Your instructions: Write out the part of the React Native table code starting at "Right now, the" and ending at "landscape works fine???).", character for character.

Selected excerpt:
▼
        data.map(row => new Array(Object.keys(row).length).fill(0)),
      );
    
      // Get widows size
      const maxSize = useWindowDimensions();
    
      if (!colWidth || !maxSize) {
        return <></>;
      }
    
      // Fix issues of going off screen
      const onLayout = (event: LayoutChangeEvent, row: number, col: number) => {
        // Get current width
        var {width, __} = event.nativeEvent.layout;
    
        // Find total row width
        const sum =
          colWidth[row].reduce((partialSum, a) => partialSum + a, 0) -
          colWidth[row][col] +
          width;
    
        // Shrink unpriviledged components
        if (!priviledge[col] && sum > maxSize.width) {
          width = width - (sum - maxSize.width);
          if (width < 0) {
            width = 0;
          }
        }
    
        // Store width in colWidth array
        colWidth[row][col] = width;
        setColWidth([...colWidth]);
      };
    
      return (
        <View>
          {/* Map along rows */}
          {data.map((item, rowIndex) => (
            <View
              key={rowIndex}
              style={{
                flexDirection: 'row',
                maxWidth: maxSize.width,
              }}>
              {/* Map along columns */}
              {Object.keys(item).map((key, colIndex) => (
                <View
                  key={key}
                  onLayout={event => {
                    onLayout(event, rowIndex, colIndex);
                  }}
                  style={{
                    minWidth: Math.max(...colWidth.map(row => row[colIndex])),
                    flexShrink: 1,
                    ...rowStyle,
                  }}>
                  {item[key]}
                </View>
              ))}
            </View>
          ))}
        </View>
      );
    };
    
    export default Table;
    
    

    Here's how it looks with some example data from my project (the yellow boxes are the tables using this code):

    Android emulator showing the working code

    Right now, the only problem I can see is that it doesn't update when rotating from landscape to portrait (but portrait to landscape works fine???).
▲
Information supplied:
▼
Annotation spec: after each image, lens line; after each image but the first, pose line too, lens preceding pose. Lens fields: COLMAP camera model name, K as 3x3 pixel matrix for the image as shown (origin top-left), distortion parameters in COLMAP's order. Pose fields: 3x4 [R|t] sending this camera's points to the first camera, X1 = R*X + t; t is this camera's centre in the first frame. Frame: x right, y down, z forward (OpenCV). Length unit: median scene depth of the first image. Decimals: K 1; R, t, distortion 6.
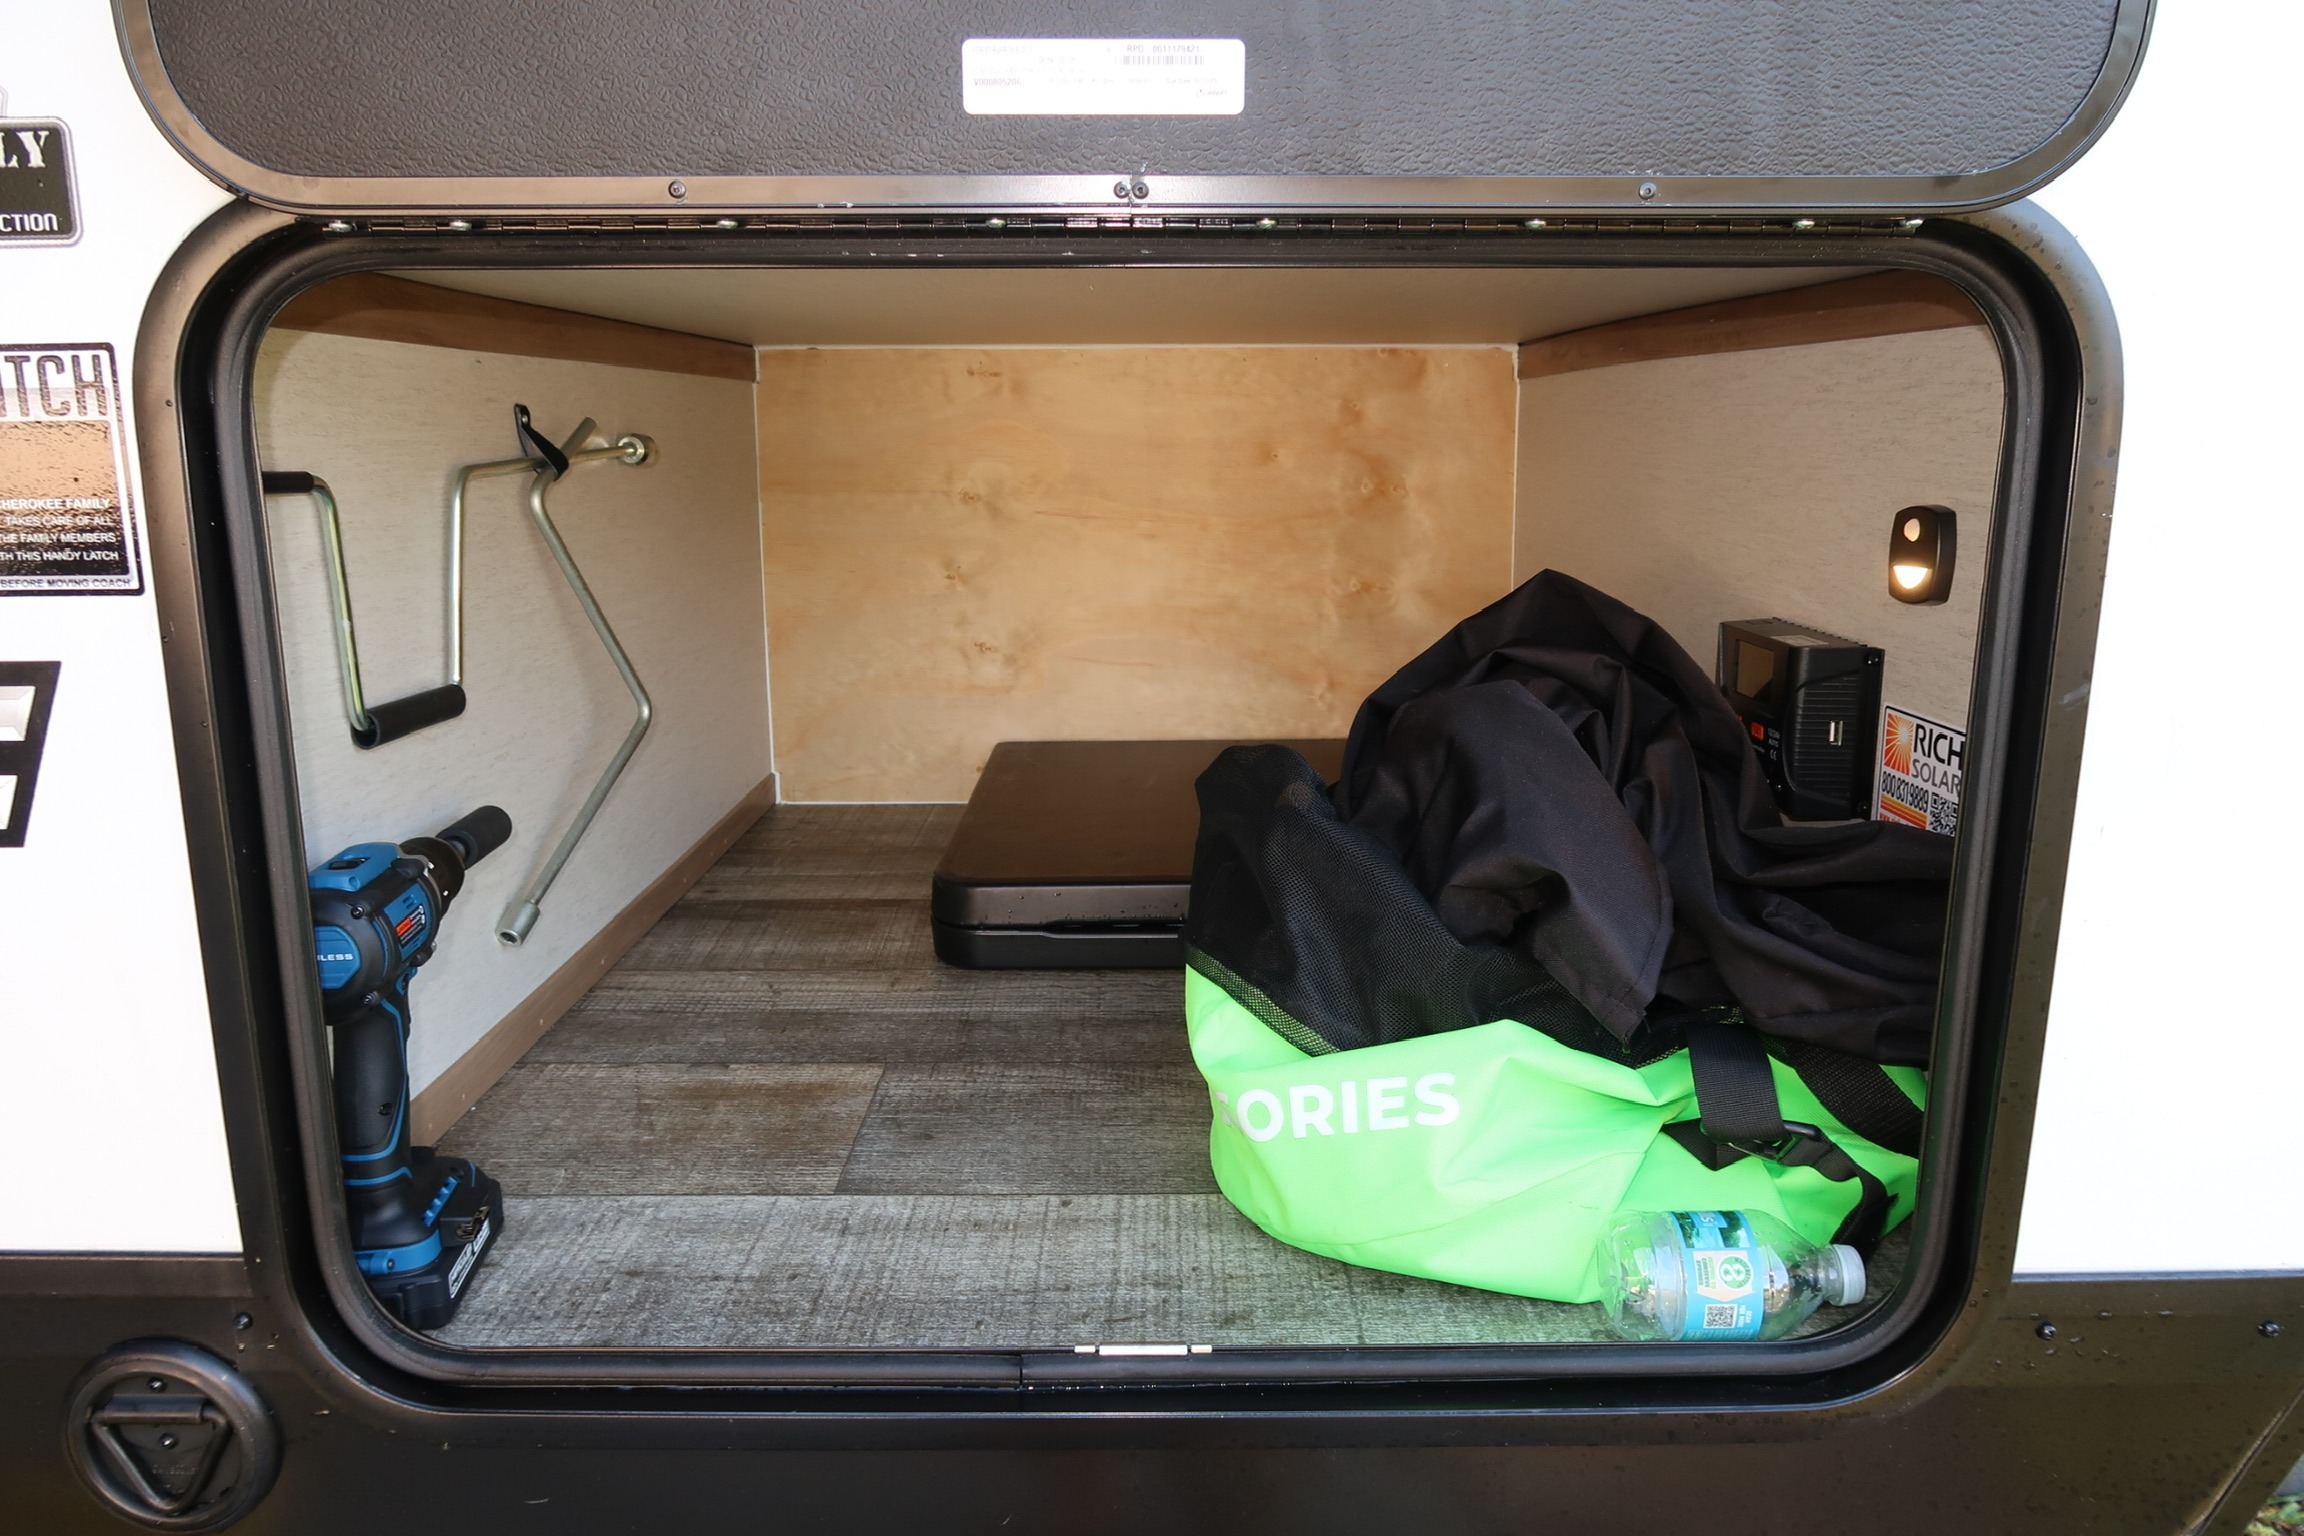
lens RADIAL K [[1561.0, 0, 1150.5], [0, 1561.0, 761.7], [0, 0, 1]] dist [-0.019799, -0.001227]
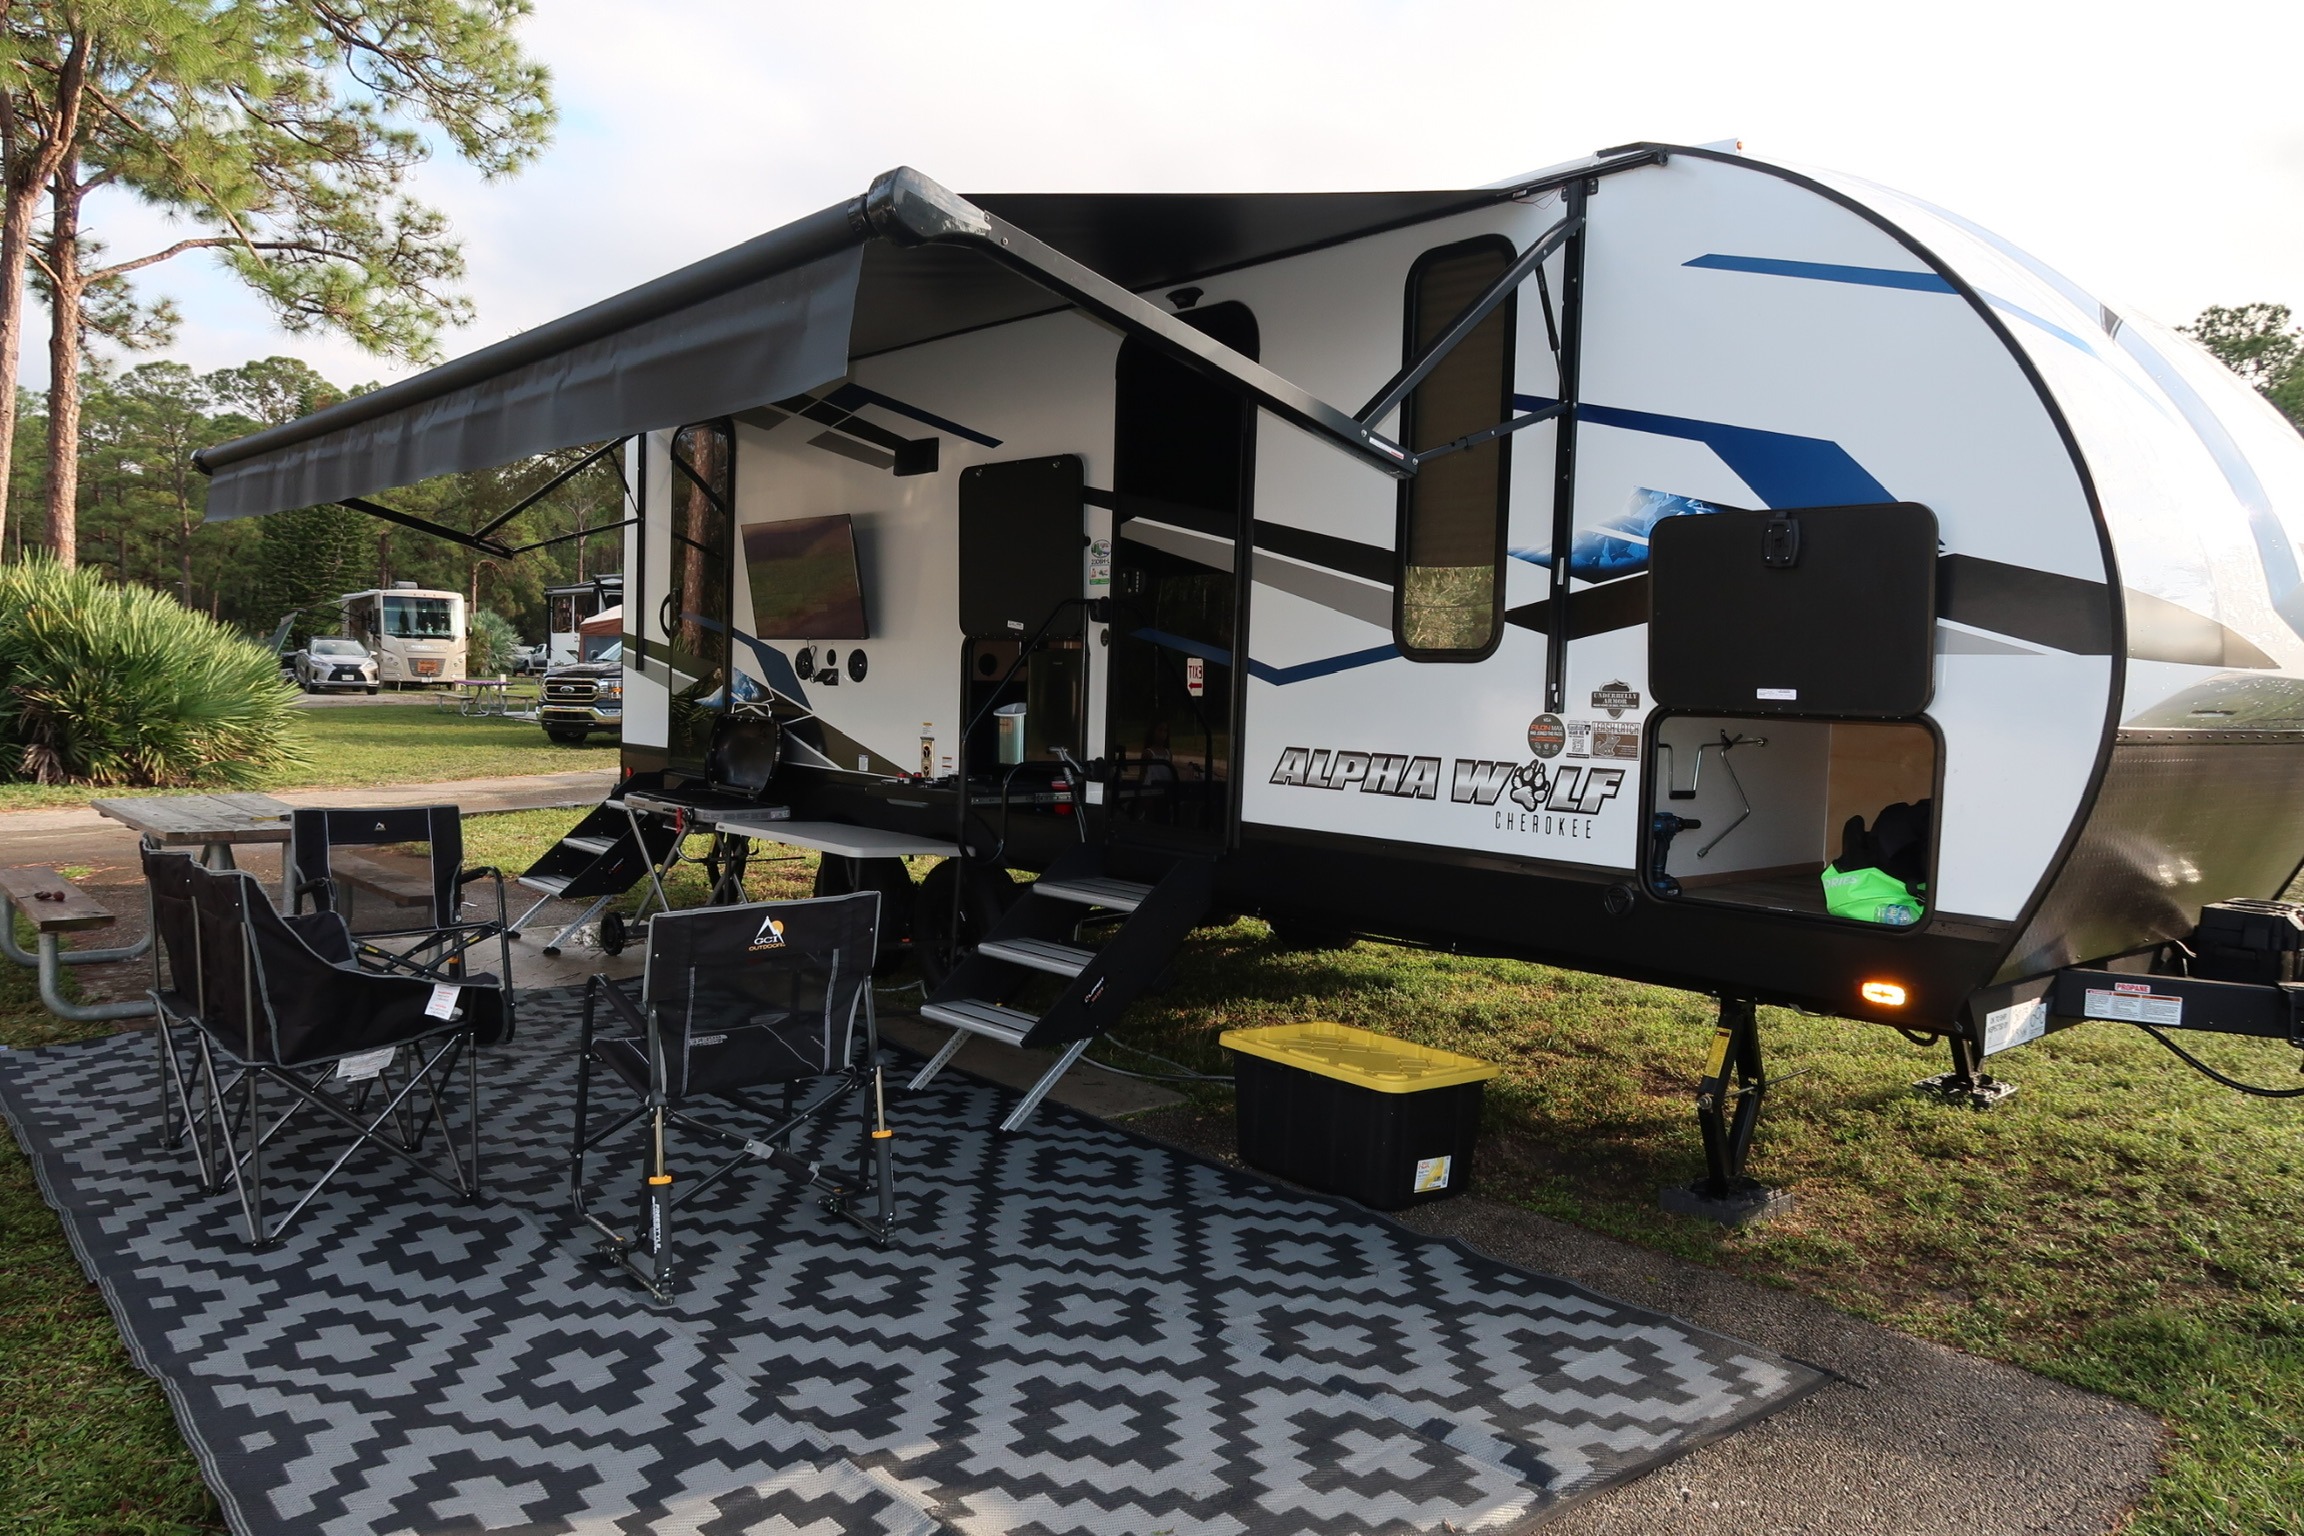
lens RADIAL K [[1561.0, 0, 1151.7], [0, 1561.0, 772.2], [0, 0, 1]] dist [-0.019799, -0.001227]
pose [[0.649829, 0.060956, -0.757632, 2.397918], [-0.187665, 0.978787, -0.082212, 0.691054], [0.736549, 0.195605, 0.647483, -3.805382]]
▲
Solution to this exercise:
Right now, the only problem I can see is that it doesn't update when rotating from landscape to portrait (but portrait to landscape works fine???).